Task brief — Every record must be copied exactly, from first line to last.

(Collection entries)
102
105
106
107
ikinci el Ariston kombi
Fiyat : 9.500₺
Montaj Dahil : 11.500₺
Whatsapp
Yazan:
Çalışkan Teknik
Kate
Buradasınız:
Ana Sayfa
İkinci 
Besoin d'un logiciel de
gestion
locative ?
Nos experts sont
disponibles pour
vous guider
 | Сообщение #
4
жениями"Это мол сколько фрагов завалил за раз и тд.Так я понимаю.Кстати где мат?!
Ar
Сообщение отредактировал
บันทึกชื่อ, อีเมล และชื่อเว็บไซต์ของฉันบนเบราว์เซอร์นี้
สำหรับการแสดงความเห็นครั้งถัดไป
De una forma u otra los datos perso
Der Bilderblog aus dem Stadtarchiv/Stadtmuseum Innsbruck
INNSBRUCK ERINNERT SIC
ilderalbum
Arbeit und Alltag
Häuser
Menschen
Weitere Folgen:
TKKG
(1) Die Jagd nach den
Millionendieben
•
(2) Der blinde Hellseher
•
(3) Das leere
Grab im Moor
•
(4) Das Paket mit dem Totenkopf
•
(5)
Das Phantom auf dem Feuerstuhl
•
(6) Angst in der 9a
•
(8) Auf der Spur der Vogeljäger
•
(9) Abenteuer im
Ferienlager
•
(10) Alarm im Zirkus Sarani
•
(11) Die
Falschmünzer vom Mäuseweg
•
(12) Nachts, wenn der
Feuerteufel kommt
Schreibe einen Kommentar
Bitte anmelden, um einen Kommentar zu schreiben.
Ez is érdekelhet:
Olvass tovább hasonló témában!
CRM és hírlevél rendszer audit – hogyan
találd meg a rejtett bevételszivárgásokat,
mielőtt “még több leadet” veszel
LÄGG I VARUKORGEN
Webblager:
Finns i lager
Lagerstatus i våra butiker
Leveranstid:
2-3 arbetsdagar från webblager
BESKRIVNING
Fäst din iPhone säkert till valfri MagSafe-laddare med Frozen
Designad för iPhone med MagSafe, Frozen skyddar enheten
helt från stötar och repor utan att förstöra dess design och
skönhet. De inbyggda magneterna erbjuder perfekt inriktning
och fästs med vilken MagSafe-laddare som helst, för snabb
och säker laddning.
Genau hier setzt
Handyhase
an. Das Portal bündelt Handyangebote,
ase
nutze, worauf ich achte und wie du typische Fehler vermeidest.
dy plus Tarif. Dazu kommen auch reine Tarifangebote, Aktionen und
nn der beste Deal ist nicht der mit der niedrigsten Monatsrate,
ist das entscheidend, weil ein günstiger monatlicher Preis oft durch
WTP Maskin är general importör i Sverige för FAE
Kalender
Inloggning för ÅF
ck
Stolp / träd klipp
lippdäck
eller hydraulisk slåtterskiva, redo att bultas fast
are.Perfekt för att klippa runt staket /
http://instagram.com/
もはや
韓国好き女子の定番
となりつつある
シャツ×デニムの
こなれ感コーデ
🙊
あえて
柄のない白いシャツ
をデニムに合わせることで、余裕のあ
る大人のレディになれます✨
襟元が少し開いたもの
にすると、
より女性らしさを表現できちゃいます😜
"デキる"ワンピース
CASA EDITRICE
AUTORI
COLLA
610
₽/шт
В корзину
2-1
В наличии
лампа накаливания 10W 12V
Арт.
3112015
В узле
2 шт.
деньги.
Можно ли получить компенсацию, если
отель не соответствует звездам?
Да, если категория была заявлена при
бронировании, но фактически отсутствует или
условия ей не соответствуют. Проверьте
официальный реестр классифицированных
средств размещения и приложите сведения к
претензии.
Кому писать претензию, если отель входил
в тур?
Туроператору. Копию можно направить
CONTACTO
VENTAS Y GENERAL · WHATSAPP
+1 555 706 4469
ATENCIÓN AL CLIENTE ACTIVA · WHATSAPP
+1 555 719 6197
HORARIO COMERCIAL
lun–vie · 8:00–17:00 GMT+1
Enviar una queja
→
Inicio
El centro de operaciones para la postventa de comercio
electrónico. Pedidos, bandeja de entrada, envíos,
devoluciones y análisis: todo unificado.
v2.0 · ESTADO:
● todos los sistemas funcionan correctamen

The answer —
102
105
106
107
ikinci el Ariston kombi
Fiyat : 9.500₺
Montaj Dahil : 11.500₺
Whatsapp
Yazan:
Çalışkan Teknik
Kate
Buradasınız:
Ana Sayfa
İkinci 
Besoin d'un logiciel de
gestion
locative ?
Nos experts sont
disponibles pour
vous guider
 | Сообщение #
4
жениями"Это мол сколько фрагов завалил за раз и тд.Так я понимаю.Кстати где мат?!
Ar
Сообщение отредактировал
บันทึกชื่อ, อีเมล และชื่อเว็บไซต์ของฉันบนเบราว์เซอร์นี้
สำหรับการแสดงความเห็นครั้งถัดไป
De una forma u otra los datos perso
Der Bilderblog aus dem Stadtarchiv/Stadtmuseum Innsbruck
INNSBRUCK ERINNERT SIC
ilderalbum
Arbeit und Alltag
Häuser
Menschen
Weitere Folgen:
TKKG
(1) Die Jagd nach den
Millionendieben
•
(2) Der blinde Hellseher
•
(3) Das leere
Grab im Moor
•
(4) Das Paket mit dem Totenkopf
•
(5)
Das Phantom auf dem Feuerstuhl
•
(6) Angst in der 9a
•
(8) Auf der Spur der Vogeljäger
•
(9) Abenteuer im
Ferienlager
•
(10) Alarm im Zirkus Sarani
•
(11) Die
Falschmünzer vom Mäuseweg
•
(12) Nachts, wenn der
Feuerteufel kommt
Schreibe einen Kommentar
Bitte anmelden, um einen Kommentar zu schreiben.
Ez is érdekelhet:
Olvass tovább hasonló témában!
CRM és hírlevél rendszer audit – hogyan
találd meg a rejtett bevételszivárgásokat,
mielőtt “még több leadet” veszel
LÄGG I VARUKORGEN
Webblager:
Finns i lager
Lagerstatus i våra butiker
Leveranstid:
2-3 arbetsdagar från webblager
BESKRIVNING
Fäst din iPhone säkert till valfri MagSafe-laddare med Frozen
Designad för iPhone med MagSafe, Frozen skyddar enheten
helt från stötar och repor utan att förstöra dess design och
skönhet. De inbyggda magneterna erbjuder perfekt inriktning
och fästs med vilken MagSafe-laddare som helst, för snabb
och säker laddning.
Genau hier setzt
Handyhase
an. Das Portal bündelt Handyangebote,
ase
nutze, worauf ich achte und wie du typische Fehler vermeidest.
dy plus Tarif. Dazu kommen auch reine Tarifangebote, Aktionen und
nn der beste Deal ist nicht der mit der niedrigsten Monatsrate,
ist das entscheidend, weil ein günstiger monatlicher Preis oft durch
WTP Maskin är general importör i Sverige för FAE
Kalender
Inloggning för ÅF
ck
Stolp / träd klipp
lippdäck
eller hydraulisk slåtterskiva, redo att bultas fast
are.Perfekt för att klippa runt staket /
http://instagram.com/
もはや
韓国好き女子の定番
となりつつある
シャツ×デニムの
こなれ感コーデ
🙊
あえて
柄のない白いシャツ
をデニムに合わせることで、余裕のあ
る大人のレディになれます✨
襟元が少し開いたもの
にすると、
より女性らしさを表現できちゃいます😜
"デキる"ワンピース
CASA EDITRICE
AUTORI
COLLA
610
₽/шт
В корзину
2-1
В наличии
лампа накаливания 10W 12V
Арт.
3112015
В узле
2 шт.
деньги.
Можно ли получить компенсацию, если
отель не соответствует звездам?
Да, если категория была заявлена при
бронировании, но фактически отсутствует или
условия ей не соответствуют. Проверьте
официальный реестр классифицированных
средств размещения и приложите сведения к
претензии.
Кому писать претензию, если отель входил
в тур?
Туроператору. Копию можно направить
CONTACTO
VENTAS Y GENERAL · WHATSAPP
+1 555 706 4469
ATENCIÓN AL CLIENTE ACTIVA · WHATSAPP
+1 555 719 6197
HORARIO COMERCIAL
lun–vie · 8:00–17:00 GMT+1
Enviar una queja
→
Inicio
El centro de operaciones para la postventa de comercio
electrónico. Pedidos, bandeja de entrada, envíos,
devoluciones y análisis: todo unificado.
v2.0 · ESTADO:
● todos los sistemas funcionan correctamen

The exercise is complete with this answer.